▶ Assignment: Reproduce the part of the material below that opens with the line containing "co zwiększa wygodę użytkowania i bezpieczeńs" and closes with the line containing "zaczep klamry - 1 szt.", including both of those lines.

▶ Source material:
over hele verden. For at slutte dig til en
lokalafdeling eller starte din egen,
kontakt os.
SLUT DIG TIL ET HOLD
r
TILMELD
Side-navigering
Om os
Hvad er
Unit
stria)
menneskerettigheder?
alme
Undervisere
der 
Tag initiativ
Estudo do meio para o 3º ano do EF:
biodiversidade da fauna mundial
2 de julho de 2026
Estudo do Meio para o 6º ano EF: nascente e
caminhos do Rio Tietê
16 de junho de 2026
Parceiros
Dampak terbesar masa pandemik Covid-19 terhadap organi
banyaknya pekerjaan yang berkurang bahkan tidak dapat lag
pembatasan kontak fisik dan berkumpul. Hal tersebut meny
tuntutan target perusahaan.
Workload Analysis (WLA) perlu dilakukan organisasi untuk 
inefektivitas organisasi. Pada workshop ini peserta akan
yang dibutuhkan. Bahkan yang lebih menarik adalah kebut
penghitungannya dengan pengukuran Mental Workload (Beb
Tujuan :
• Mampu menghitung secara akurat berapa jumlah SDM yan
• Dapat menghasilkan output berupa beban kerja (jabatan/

...

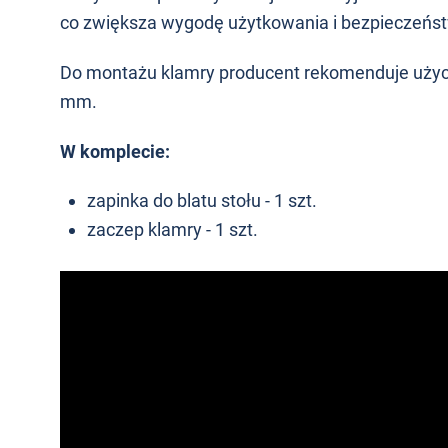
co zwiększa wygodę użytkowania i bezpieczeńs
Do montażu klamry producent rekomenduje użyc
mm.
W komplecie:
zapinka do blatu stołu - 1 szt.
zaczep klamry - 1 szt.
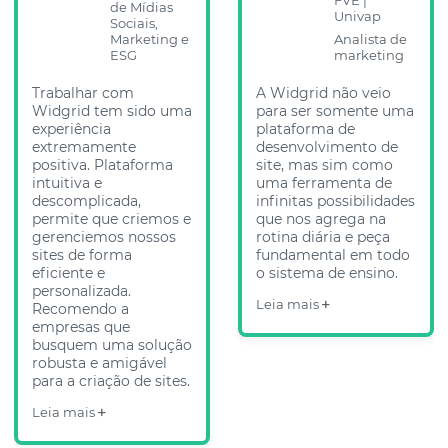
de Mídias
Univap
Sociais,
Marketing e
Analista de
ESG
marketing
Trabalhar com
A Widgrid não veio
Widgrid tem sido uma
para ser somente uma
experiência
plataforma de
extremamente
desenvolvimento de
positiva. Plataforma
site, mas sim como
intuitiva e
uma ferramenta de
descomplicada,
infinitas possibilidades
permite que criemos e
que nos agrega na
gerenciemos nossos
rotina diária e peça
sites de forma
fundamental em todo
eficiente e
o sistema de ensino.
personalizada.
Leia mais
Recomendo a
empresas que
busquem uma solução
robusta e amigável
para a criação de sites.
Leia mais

▶ Answer section:
co zwiększa wygodę użytkowania i bezpieczeńs
Do montażu klamry producent rekomenduje użyc
mm.
W komplecie:
zapinka do blatu stołu - 1 szt.
zaczep klamry - 1 szt.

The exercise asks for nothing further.